The Financial Conduct Authority (FCA) has banned Paul Steel of Estate Matters Financial (EMF) from working in financial services for giving "unsuitable defined benefit (DB) transfer advice".
Steel has been ordered to pay £850,000 to the Financial Services Compensation Scheme (FSCS) to cover compensation costs.
Steel's firm, EMF, advised more than 480 clients on DB pension transfers, including people in the British Steel Pension Scheme between 2015 and 2018.
More than £140m of pension assets were transferred as a result. When the FCA investigated a sample of client files in 2019, it found several instances of unsuitable advice. It said 86% of this advice failed to meet the required standards.
The regulator also said Steel "showed a lack of honesty and integrity in selling his client book for less than its value, to himself".
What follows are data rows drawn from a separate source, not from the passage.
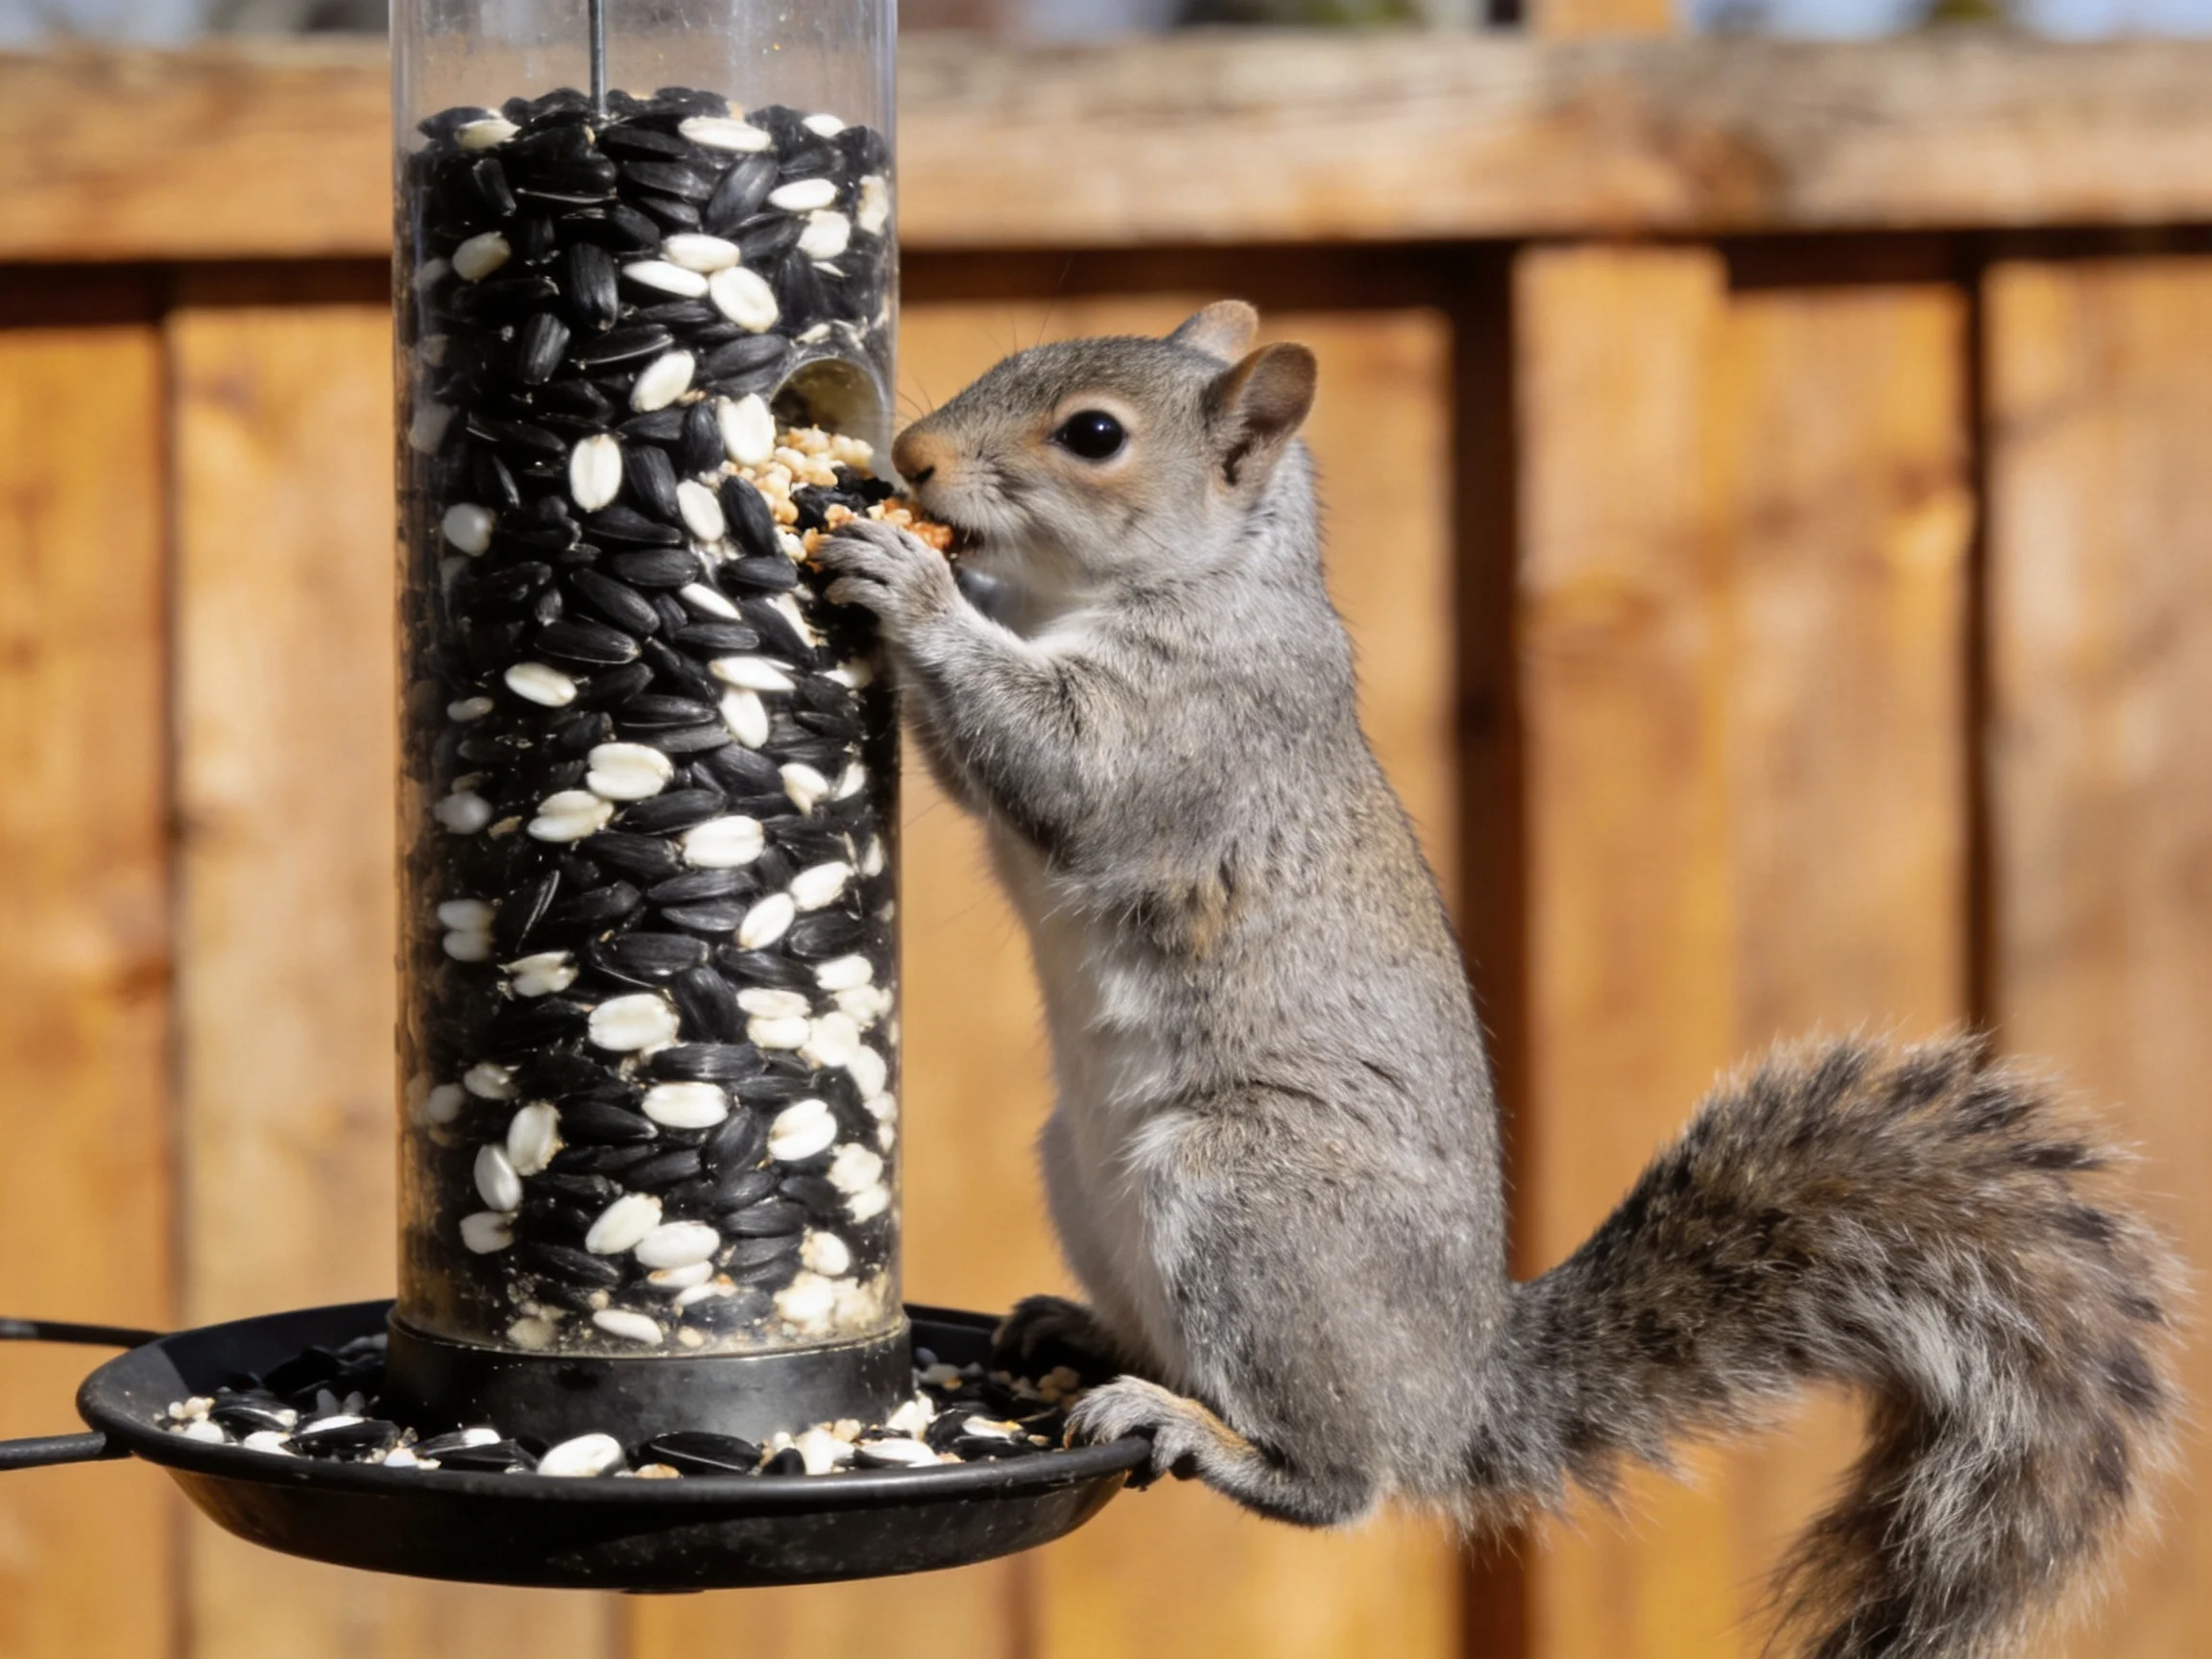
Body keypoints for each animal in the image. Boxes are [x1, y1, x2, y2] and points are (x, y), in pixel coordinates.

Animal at [817, 302, 2182, 1658]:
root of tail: (1456, 1388)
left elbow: (1059, 768)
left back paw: (1196, 1430)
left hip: (1249, 1200)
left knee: (1341, 1478)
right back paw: (1080, 1335)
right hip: (1087, 1169)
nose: (916, 459)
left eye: (1094, 435)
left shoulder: (1192, 732)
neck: (1185, 583)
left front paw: (914, 586)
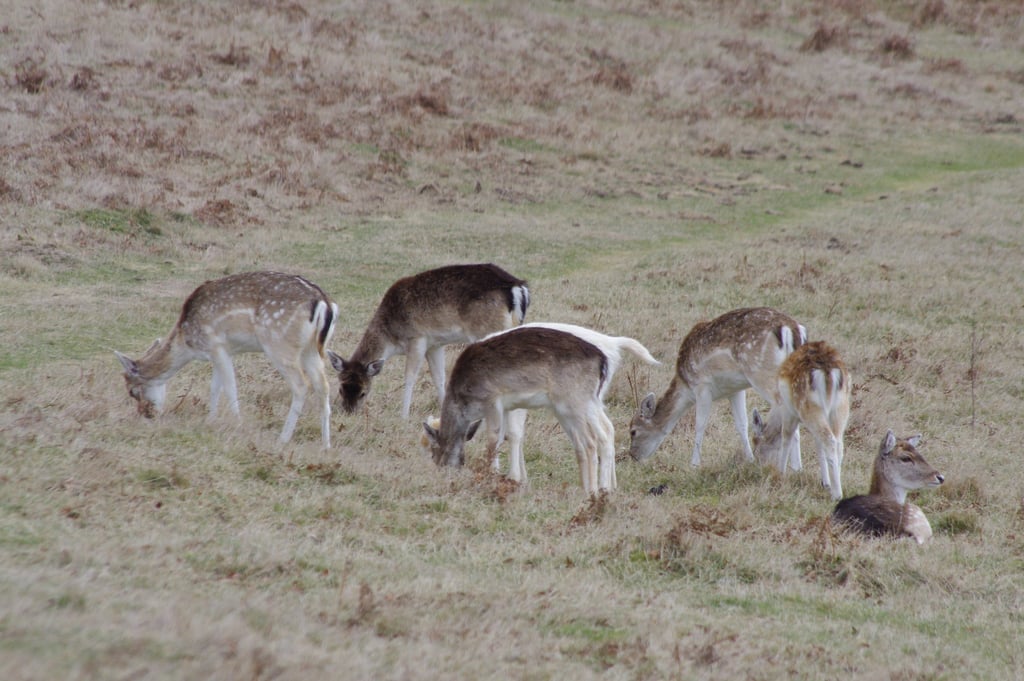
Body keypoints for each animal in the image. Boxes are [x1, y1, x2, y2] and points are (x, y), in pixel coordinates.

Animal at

"This meant that customers who had lost out from the poor advice could not pursue EMF for redress," the FCA said.
As a result, the watchdog and obtained a freezing injunction, and brought proceedings in the High Court seeking redress for customer losses. It agreed to settle those proceedings on the basis of Steel's agreement not to contest the FCA's penalties.
FCA joint executive director of enforcement and market oversight Therese Chambers said: "Steel failed to provide suitable pension transfer advice. But he also failed to act with honesty and integrity when he improperly sold the firm's assets for less than their value - to himself - so that he could enjoy the profits of the business without the burden of the risks that he had created.
"We are determined that those who fail in their duties to their customers take responsibility for paying towards redress and do not expect the FSCS, and the vast majority of firms who do the right thing, to pick up the tab for their failings."